Exercise requirements: Write out the listing from the line with "TABLE 5 Participant" to the line with "Fig 4. Forest", both lines included, exactly and nothing beyond. Leave pictures out.

Exercise material:
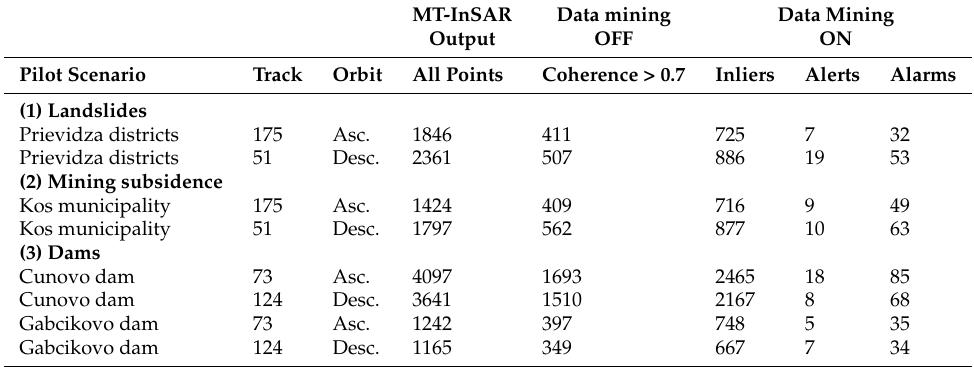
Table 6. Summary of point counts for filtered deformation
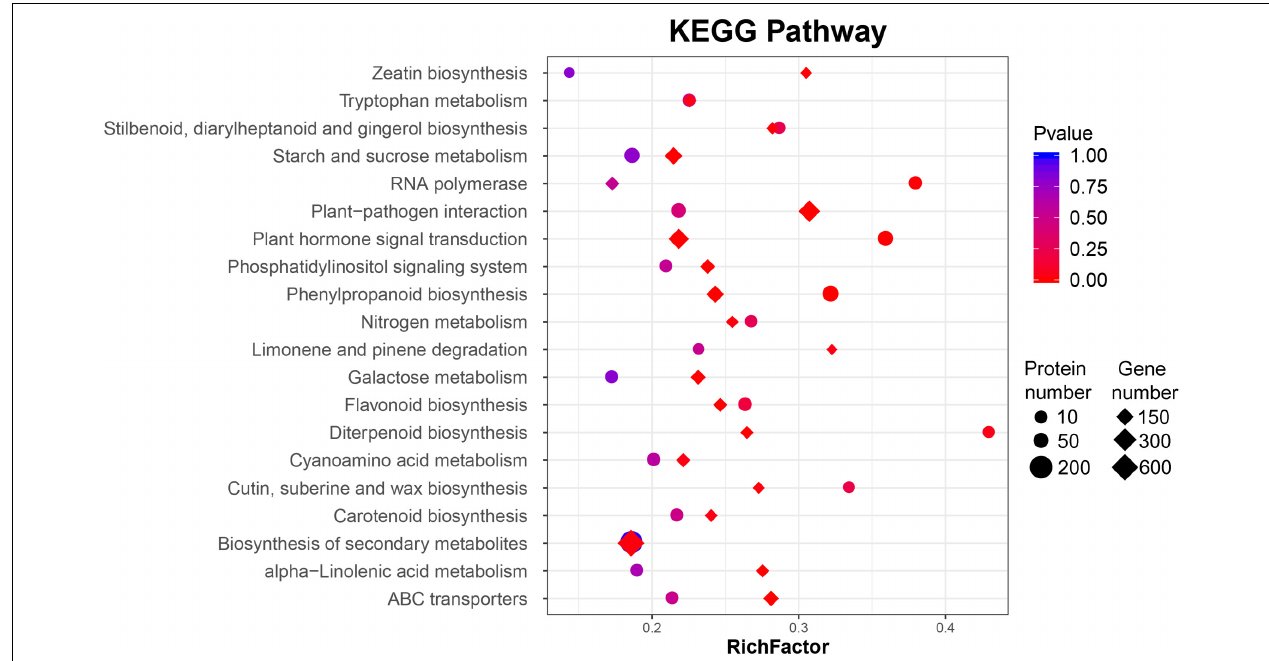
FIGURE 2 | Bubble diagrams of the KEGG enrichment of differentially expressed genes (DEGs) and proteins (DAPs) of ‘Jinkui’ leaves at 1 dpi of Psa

---

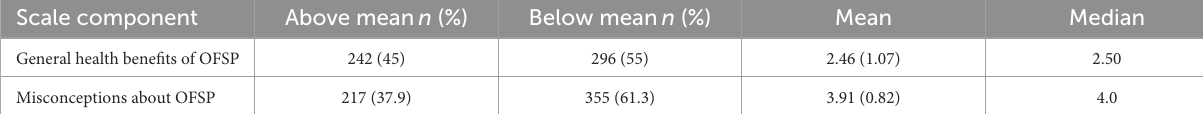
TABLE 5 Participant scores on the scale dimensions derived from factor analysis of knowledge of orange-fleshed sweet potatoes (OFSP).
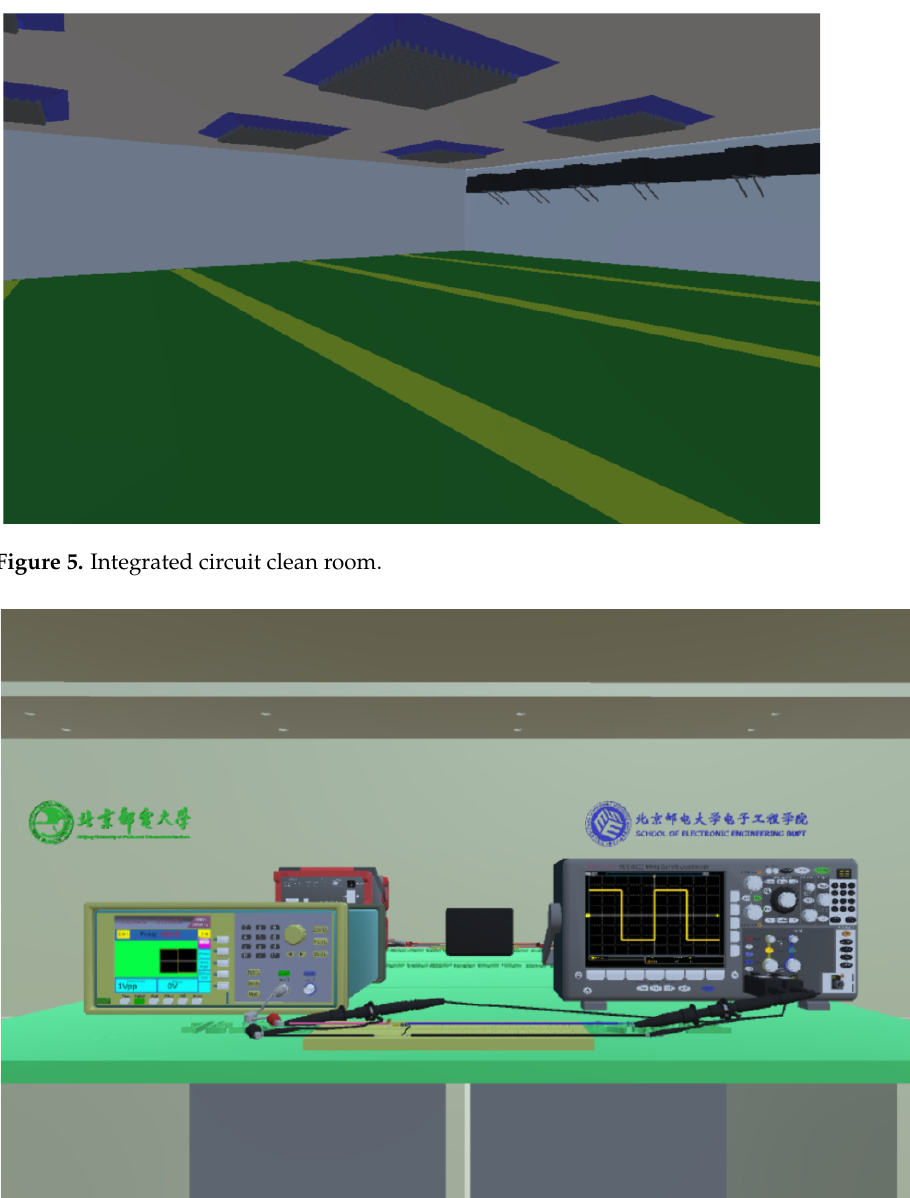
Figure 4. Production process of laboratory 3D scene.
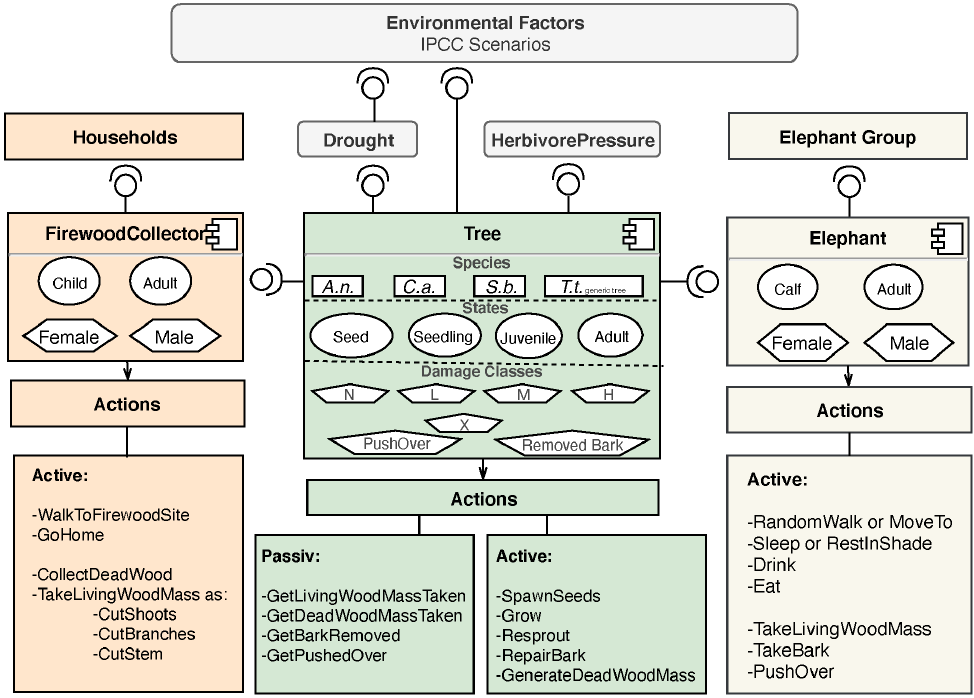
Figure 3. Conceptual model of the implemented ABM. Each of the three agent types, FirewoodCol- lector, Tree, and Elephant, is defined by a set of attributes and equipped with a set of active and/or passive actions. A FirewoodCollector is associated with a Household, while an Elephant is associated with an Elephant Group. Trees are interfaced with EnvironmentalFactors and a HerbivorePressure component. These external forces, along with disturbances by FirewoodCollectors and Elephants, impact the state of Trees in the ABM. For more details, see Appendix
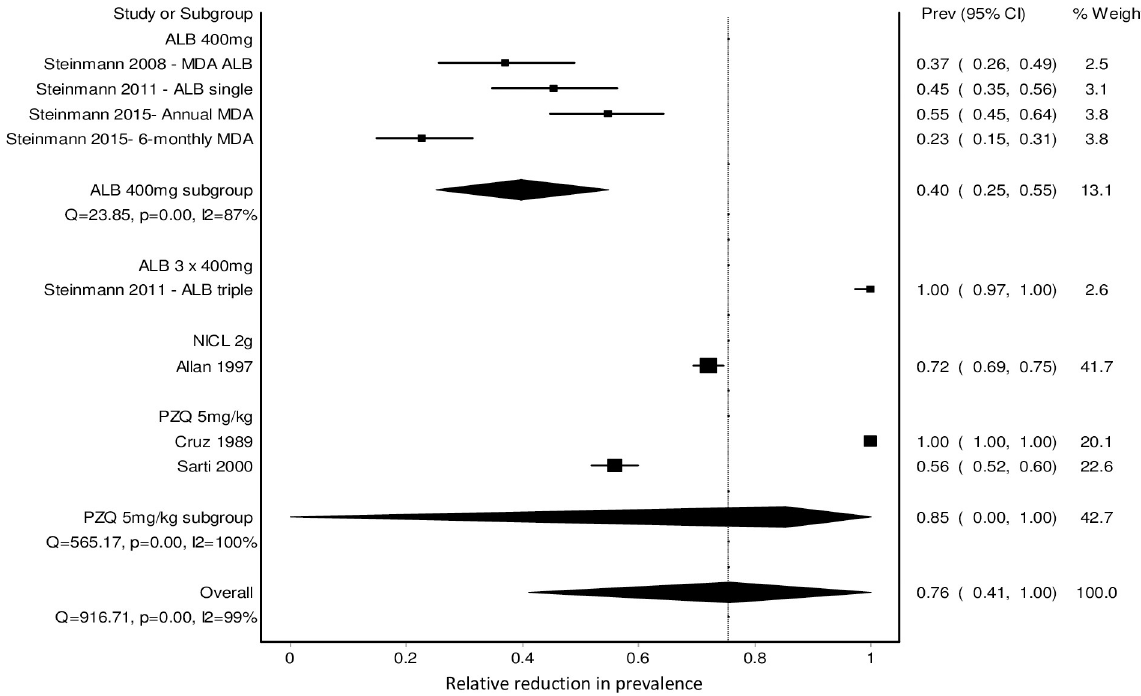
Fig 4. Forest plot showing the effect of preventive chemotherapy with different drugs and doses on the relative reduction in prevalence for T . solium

...

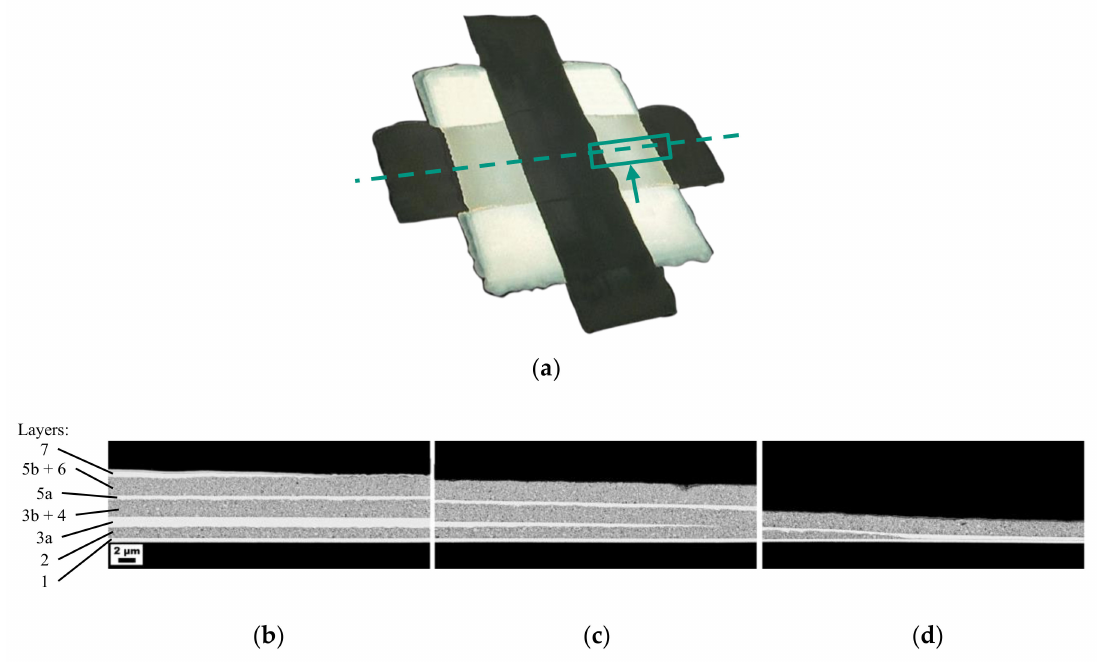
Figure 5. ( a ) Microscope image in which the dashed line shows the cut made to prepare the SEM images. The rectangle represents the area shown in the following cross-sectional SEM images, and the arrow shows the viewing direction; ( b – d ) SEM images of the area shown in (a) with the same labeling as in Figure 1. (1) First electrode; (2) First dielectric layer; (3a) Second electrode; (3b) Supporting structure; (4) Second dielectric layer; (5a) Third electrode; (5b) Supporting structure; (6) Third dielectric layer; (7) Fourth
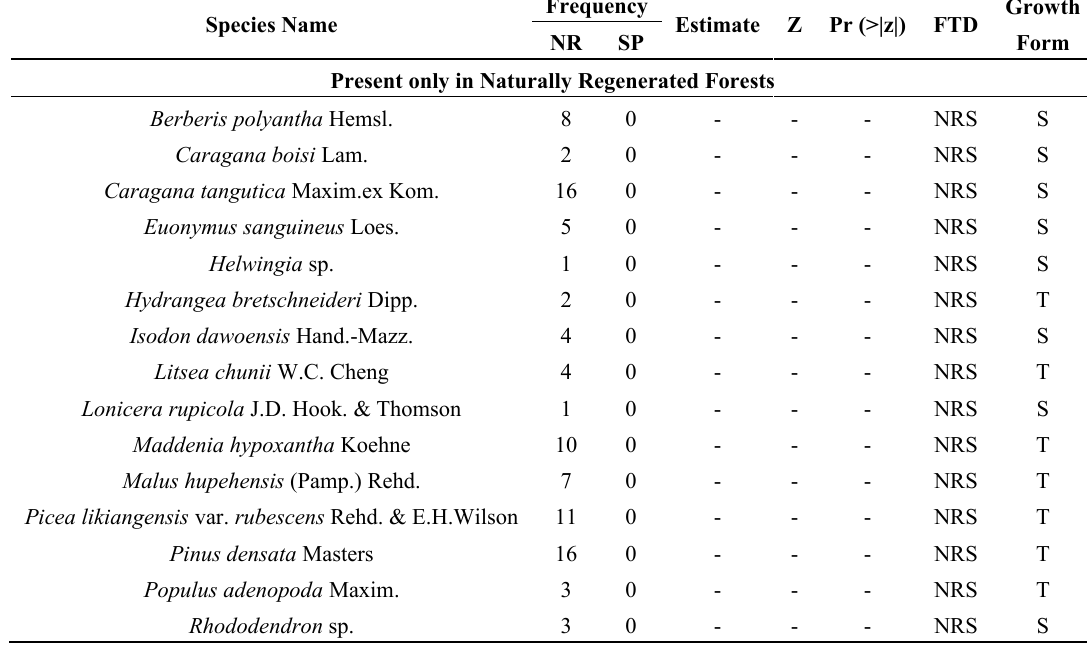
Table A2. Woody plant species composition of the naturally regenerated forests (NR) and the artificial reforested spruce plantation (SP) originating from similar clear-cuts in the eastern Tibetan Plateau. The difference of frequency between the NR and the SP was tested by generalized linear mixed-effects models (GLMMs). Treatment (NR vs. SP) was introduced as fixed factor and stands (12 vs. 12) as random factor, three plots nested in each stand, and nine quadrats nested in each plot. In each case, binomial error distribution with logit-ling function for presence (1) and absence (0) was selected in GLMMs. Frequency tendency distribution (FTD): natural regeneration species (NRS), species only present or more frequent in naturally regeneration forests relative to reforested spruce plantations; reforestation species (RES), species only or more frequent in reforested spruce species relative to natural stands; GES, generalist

Solution for this exercise:
TABLE 5 Participant scores on the scale dimensions derived from factor analysis of knowledge of orange-fleshed sweet potatoes (OFSP).
Figure 4. Production process of laboratory 3D scene.
Figure 3. Conceptual model of the implemented ABM. Each of the three agent types, FirewoodCol- lector, Tree, and Elephant, is defined by a set of attributes and equipped with a set of active and/or passive actions. A FirewoodCollector is associated with a Household, while an Elephant is associated with an Elephant Group. Trees are interfaced with EnvironmentalFactors and a HerbivorePressure component. These external forces, along with disturbances by FirewoodCollectors and Elephants, impact the state of Trees in the ABM. For more details, see Appendix
Fig 4. Forest plot showing the effect of preventive chemotherapy with different drugs and doses on the relative reduction in prevalence for T . solium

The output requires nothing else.